# Source document:

..........

Lord McCluskey: My Lords, I hope that the Government will think further on that. I know that it may not be possible to do that in the context of this Bill but I believe that the noble and learned Lord the Lord Advocate agrees that it is a serious problem. As the Minister knows, when a person seeks to have a case stated, he makes an application to the sheriff and he puts grounds before him. It may be at that stage that his case is so obviously without merit that it should be possible to dispose of the matter. It may be possible to think of a mechanism whereby a sheriff is entitled to say, "I should not be obliged to state a case", and a judgment could be made on that in chambers by a judge or several judges of the High Court.

I do not suggest that that is an ideal solution because it would not deal with all the problems. It would not deal with bills of suspension and bills of advocation. However, there is perhaps more success to be garnered in that field than that which is covered by the Bill. Perhaps the Government will set up a working party to consider how that could be achieved. I wish them luck because I have thought hard about the problem without coming up with any better solution than the one I have just mentioned. I beg leave to withdraw the amendment.

..........

# Supplied data:
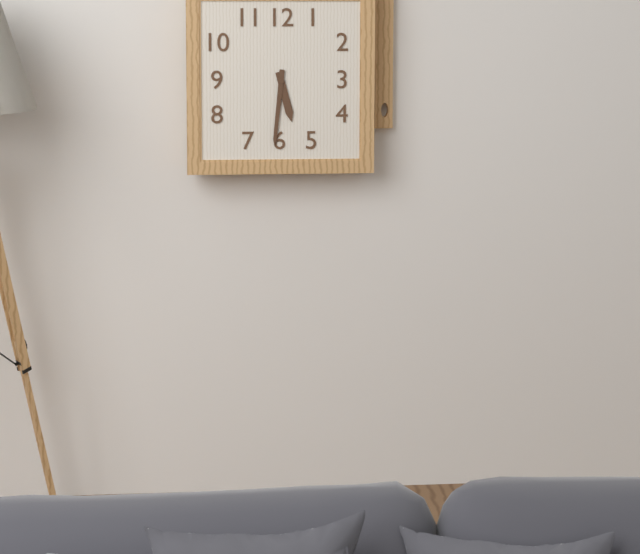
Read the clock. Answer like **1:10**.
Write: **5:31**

..........

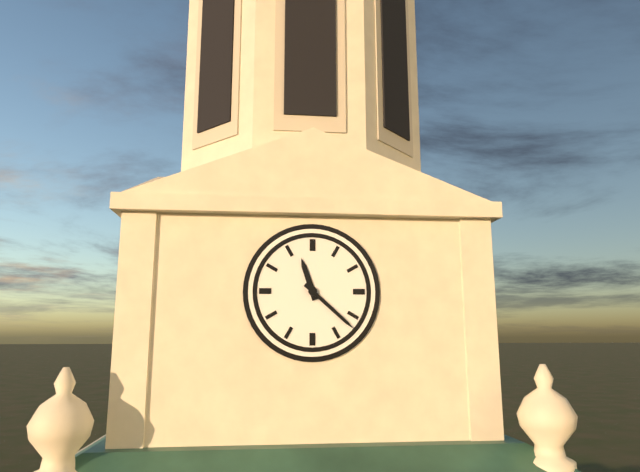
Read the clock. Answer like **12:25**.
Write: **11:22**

..........

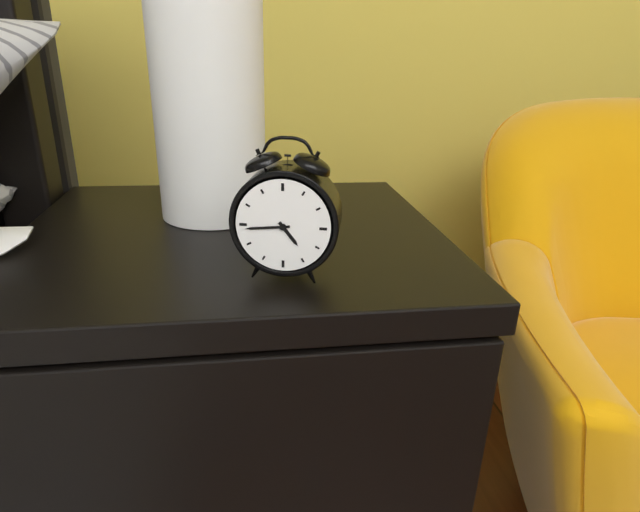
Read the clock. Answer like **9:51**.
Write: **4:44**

..........

# Goal:
Copy the debate excerpt starting with "I do not suggest" and going on through "withdraw the amendment.", switching "working party" to "select committee". The material after the debate excerpt is separate from the excerpt itself.

# Output:
I do not suggest that that is an ideal solution because it would not deal with all the problems. It would not deal with bills of suspension and bills of advocation. However, there is perhaps more success to be garnered in that field than that which is covered by the Bill. Perhaps the Government will set up a select committee to consider how that could be achieved. I wish them luck because I have thought hard about the problem without coming up with any better solution than the one I have just mentioned. I beg leave to withdraw the amendment.